*ACTIVITY*.
In the data below, find each line containing the string "figure" and return it.

*EXTRACTED MATERIAL*.
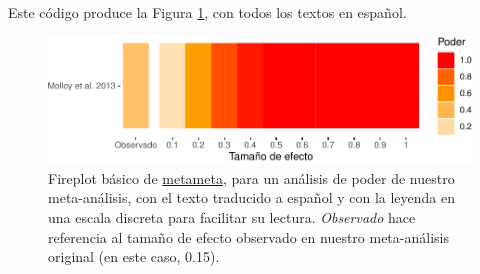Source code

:\documentclass[
  bookmarksnumbered]{article}
\newenvironment{Shaded}{\begin{snugshade}}{\end{snugshade}}
\newcommand{\AttributeTok}[1]{\textcolor[rgb]{0.00,0.34,0.68}{#1}}
\newcommand{\ConstantTok}[1]{\textcolor[rgb]{0.67,0.33,0.00}{#1}}
\newcommand{\DecValTok}[1]{\textcolor[rgb]{0.69,0.50,0.00}{#1}}
\newcommand{\FloatTok}[1]{\textcolor[rgb]{0.69,0.50,0.00}{#1}}
\newcommand{\FunctionTok}[1]{\textcolor[rgb]{0.39,0.29,0.61}{#1}}
\newcommand{\NormalTok}[1]{\textcolor[rgb]{0.12,0.11,0.11}{#1}}
\newcommand{\OtherTok}[1]{\textcolor[rgb]{0.00,0.43,0.16}{#1}}
\newcommand{\SpecialCharTok}[1]{\textcolor[rgb]{0.24,0.68,0.91}{#1}}
\newcommand{\StringTok}[1]{\textcolor[rgb]{0.75,0.01,0.01}{#1}}
\begin{document}
\begin{Shaded}
\end{Shaded}

Este código produce la Figura \ref{fig:fire-plot2}, con todos los textos en español.

\begin{figure}
\centering
\includegraphics{Meta-analysis_files/figure-latex/fire-plot2-1.pdf}
\caption{\label{fig:fire-plot2}Fireplot básico de \href{https://www.dsquintana.blog/metameta-r-package-meta-analysis/}{metameta}, para un análisis de poder de nuestro meta-análisis, con el texto traducido a español y con la leyenda en una escala discreta para facilitar su lectura. \emph{Observado} hace referencia al tamaño de efecto observado en nuestro meta-análisis original (en este caso, 0.15).}
\end{figure}
\end{document}
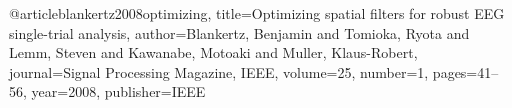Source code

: \begin{thebibliography}{99} %
 
@article{blankertz2008optimizing,
	title={Optimizing spatial filters for robust EEG single-trial analysis},
	author={Blankertz, Benjamin and Tomioka, Ryota and Lemm, Steven and Kawanabe, Motoaki and Muller, Klaus-Robert},
	journal={Signal Processing Magazine, IEEE},
	volume={25},
	number={1},
	pages={41--56},
	year={2008},
	publisher={IEEE}
}
\end{thebibliography}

*RESULT FOR THIS EXERCISE*.
\begin{figure}
\includegraphics{Meta-analysis_files/figure-latex/fire-plot2-1.pdf}
\end{figure}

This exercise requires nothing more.